Toronto, Ontario — Last week, the National Highway Traffic Safety Administration (NHTSA) announced that the final rule on making automated emergency braking (AEB) technology standard on new vehicles will continue despite industry pushback.
This decision was originally made in 2016, with the NHTSA officially issuing a new Federal Motor Vehicle Safety Standard in April 2024.
This new regulation specifically dictates that all new passenger vehicles and light trucks will be required to have AEB systems starting in September 2029.
However, in June of this year, Sarah Puro, vice president for safety and technology policy at the Alliance for Automotive Innovation (AAI)—a trade association and lobbying group that includes many automakers—reportedly wrote a letter to the NHTSA that identified five problems with the administration’s final rule.
According to the AAI’s petition for reconsideration, the organization reported that it was impractical to require the AEB systems to make “no contact” with a lead vehicle or pedestrian test mannequin and that the Final Rule doesn’t allow for multiple test runs. Furthermore, the AAI took issue with the requirement to illuminate the malfunction indicator lamp under all conditions of malfunction, as well as the fact that the rule won’t allow “manual deactivation even under conditions where continued AEB operations would be unexpected or even hazardous.”
Despite assertions that automakers would work with the NHTSA’s requirements, the AAI also asked the NHTSA to reconsider its final ruling.
Still, the NHTSA declined to reconsider with a spokesperson commenting in an official statement that “subsequent to the rule’s publication in April, the agency received several petitions for reconsideration.
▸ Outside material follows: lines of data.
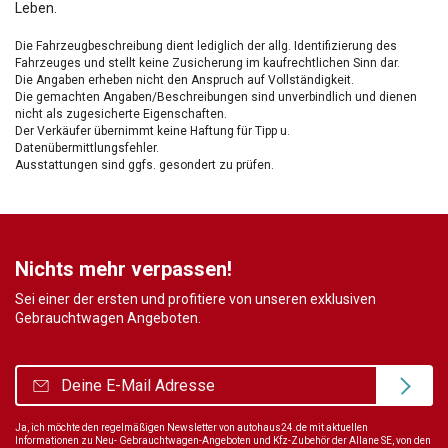
Leben.
Die Fahrzeugbeschreibung dient lediglich der allg. Identifizierung des
Fahrzeuges und stellt keine Zusicherung im kaufrechtlichen Sinn dar.
Die Angaben erheben nicht den Anspruch auf Vollständigkeit.
Die gemachten Angaben/Beschreibungen sind unverbindlich und dienen
nicht als zugesicherte Eigenschaften.
Der Verkäufer übernimmt keine Haftung für Tipp u.
Datenübermittlungsfehler.
Ausstattungen sind ggfs. gesondert zu prüfen.
Nichts mehr verpassen!
Sei einer der ersten und profitiere von unseren exklusiven
Gebrauchtwagen Angeboten.
Ja, ich möchte den regelmäßigen Newsletter von autohaus24.de mit aktuellen
Informationen zu Neu- Gebrauchtwagen-Angeboten und Kfz-Zubehör der Allane SE, von den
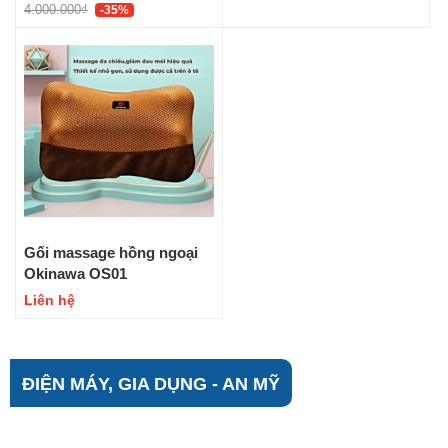
4.000.000₫
-35%
Gối massage hồng ngoại
Okinawa OS01
Liên hệ
ĐIỆN MÁY, GIA DỤNG - AN MỸ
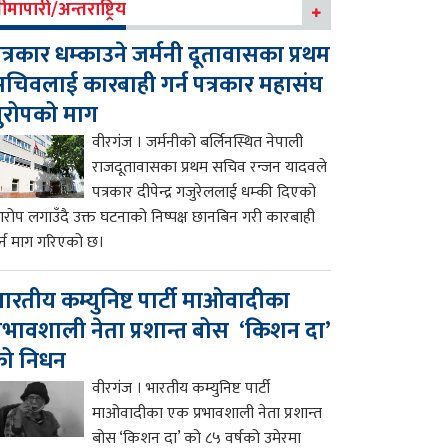
ीमापारी/अन्तराष्ट्रिय
त्रकार धम्काउने जर्मनी दूतावासका प्रथम
चिवलाई कारबाही गर्न पत्रकार महासंघ
ुरोपको माग
वीरगंज । जर्मनीको बर्लिनस्थित नेपाली
राजदूतावासका प्रथम सचिव रन्जन यादवले
पत्रकार दीपेन्द्र गजुरेललाई धम्की दिएको
रोप लगाउँदै उक्त घटनाको निष्पक्ष छानबिन गरी कारबाही
र्न माग गरिएको छ।
ारतीय कम्युनिष्ट पार्टी माओवादीका
्रभावशाली नेता प्रशान्त बोस ‘किशन दा’
को निधन
वीरगंज । भारतीय कम्युनिष्ट पार्टी
माओवादीका एक प्रभावशाली नेता प्रशान्त
बोस ‘किशन दा’ को ८५ वर्षको उमेरमा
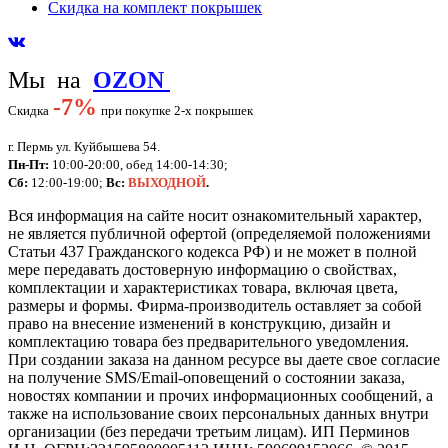
Скидка на комплект покрышек
Мы на
OZON
-
7%
Скидка
при покупке 2-х покрышек
г. Пермь ул. Куйбышева 54.
Пн-Пт:
10:00-20:00, обед 14:00-14:30;
Сб:
12:00-19:00;
Вс:
ВЫХОДНОЙ
.
Вся информация на сайте носит ознакомительный характер,
не является публичной офертой (определяемой положениями
Статьи 437 Гражданского кодекса РФ) и не может в полной
мере передавать достоверную информацию о свойствах,
комплектации и характеристиках товара, включая цвета,
размеры и формы. Фирма-производитель оставляет за собой
право на внесение изменений в конструкцию, дизайн и
комплектацию товара без предварительного уведомления.
При создании заказа на данном ресурсе вы даете свое согласие
на получение SMS/Email-оповещений о состоянии заказа,
новостях компании и прочих информационных сообщений, а
также на использование своих персональных данных внутри
организации (без передачи третьим лицам).
ИП Перминов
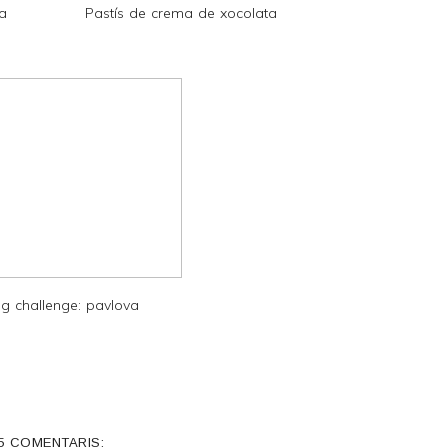
la
Pastís de crema de xocolata
g challenge: pavlova
5 COMENTARIS:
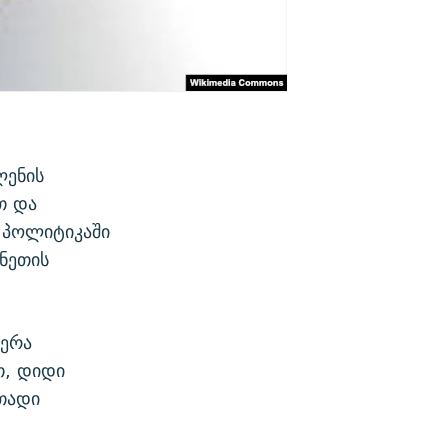
ლენის
თ და
 პოლიტიკაში
ნეთის
ჭერა
თ, დიდი
თადი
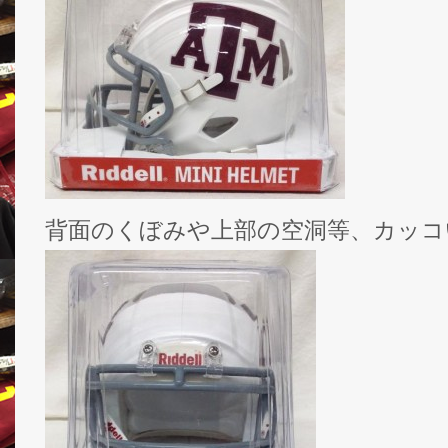
背面のくぼみや上部の空洞等、カッコ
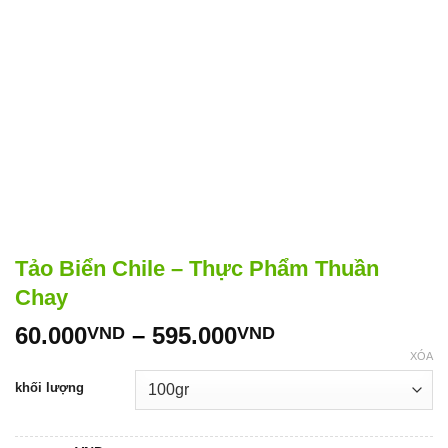
Tảo Biển Chile – Thực Phẩm Thuần
Chay
Khoảng
60.000
–
595.000
VND
VND
giá:
XÓA
từ
khối lượng
60.000VND
đến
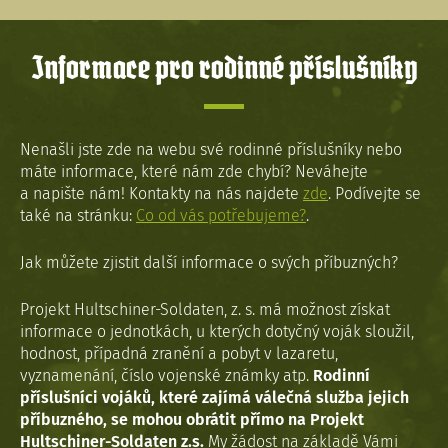
Informace pro rodinné příslušníky
Nenašli jste zde na webu své rodinné příslušníky nebo
máte informace, které nám zde chybí? Neváhejte
a napište nám! Kontakty na nás najdete
zde
. Podívejte se
také na stránku:
Co od vás potřebujeme?
.
Jak můžete zjistit další informace o svých příbuzných?
Projekt Hultschiner-Soldaten, z. s. má možnost získat
informace o jednotkách, u kterých dotyčný voják sloužil,
hodnost, případná zranění a pobyt v lazaretu,
vyznamenání, číslo vojenské známky atp.
Rodinní
příslušníci vojáků, které zajímá válečná služba jejich
příbuzného, se mohou obrátit přímo na Projekt
Hultschiner-Soldaten z.s.
My žádost na základě Vámi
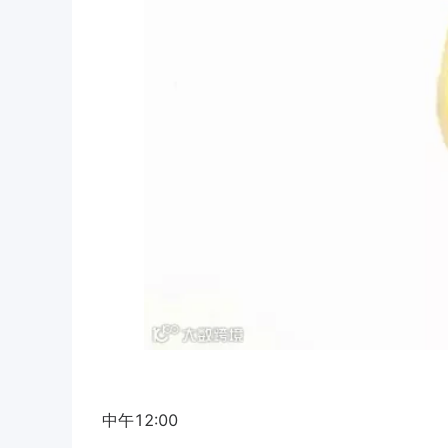
中午12:00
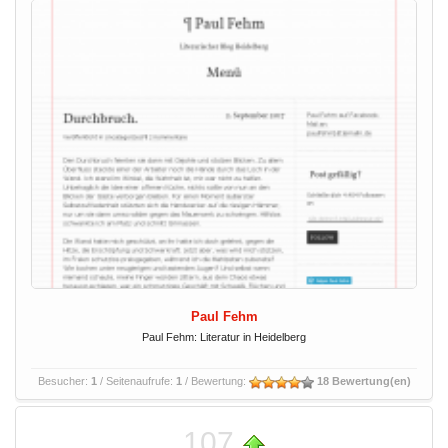
Paul Fehm
Paul Fehm: Literatur in Heidelberg
Besucher:
1
/ Seitenaufrufe:
1
/ Bewertung:
18 Bewertung(en)
107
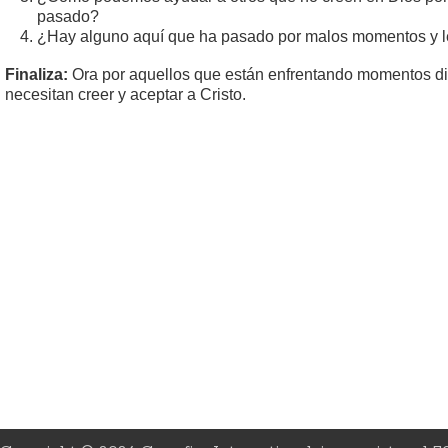
pasado?
¿Hay alguno aquí que ha pasado por malos momentos y l
Finaliza:
Ora por aquellos que están enfrentando momentos difí
necesitan creer y aceptar a Cristo.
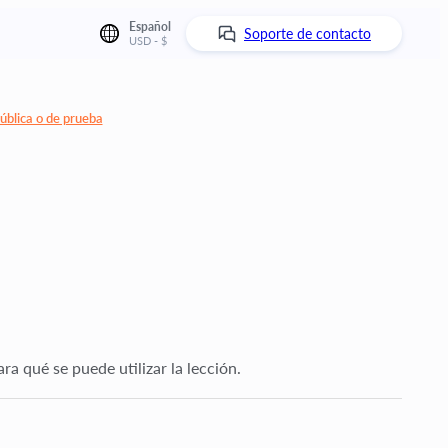
Español
Soporte de contacto
USD - $
ública o de prueba
a qué se puede utilizar la lección.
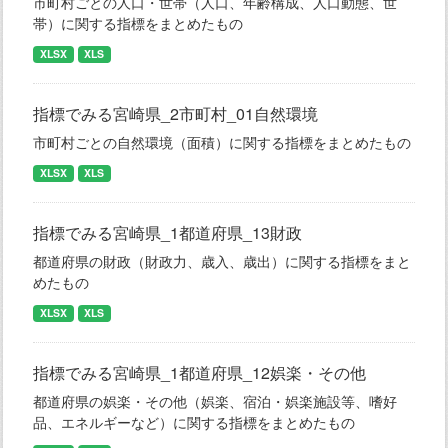
市町村ごとの人口・世帯（人口、年齢構成、人口動態、世
帯）に関する指標をまとめたもの
XLSX
XLS
指標でみる宮崎県_2市町村_01自然環境
市町村ごとの自然環境（面積）に関する指標をまとめたもの
XLSX
XLS
指標でみる宮崎県_1都道府県_13財政
都道府県の財政（財政力、歳入、歳出）に関する指標をまと
めたもの
XLSX
XLS
指標でみる宮崎県_1都道府県_12娯楽・その他
都道府県の娯楽・その他（娯楽、宿泊・娯楽施設等、嗜好
品、エネルギーなど）に関する指標をまとめたもの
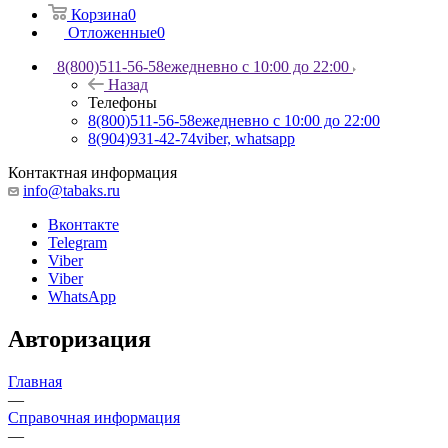
Корзина
0
Отложенные
0
8(800)511-56-58
ежедневно с 10:00 до 22:00
Назад
Телефоны
8(800)511-56-58
ежедневно с 10:00 до 22:00
8(904)931-42-74
viber, whatsapp
Контактная информация
info@tabaks.ru
Вконтакте
Telegram
Viber
Viber
WhatsApp
Авторизация
Главная
—
Справочная информация
—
NHTSA clarified technical requirements applicable to forward collision warning visual signals and audio signals, corrected an error in the test scenario for an obstructed pedestrian crossing the road, and removed superfluous language from the performance test requirement for lead vehicle AEB. This notice denies all other requests in the petitions. The effective date for the rule remains September 2029.”
For Canada, “automatic emergency braking isn’t required on new vehicles in [the country,] but some manufacturers include it as a standard or as an optional feature on some models.” Transport Canada notes that if the country were to move forward with a mandatory adoption, Canadian requirements for pedestrian detection would first have to be developed.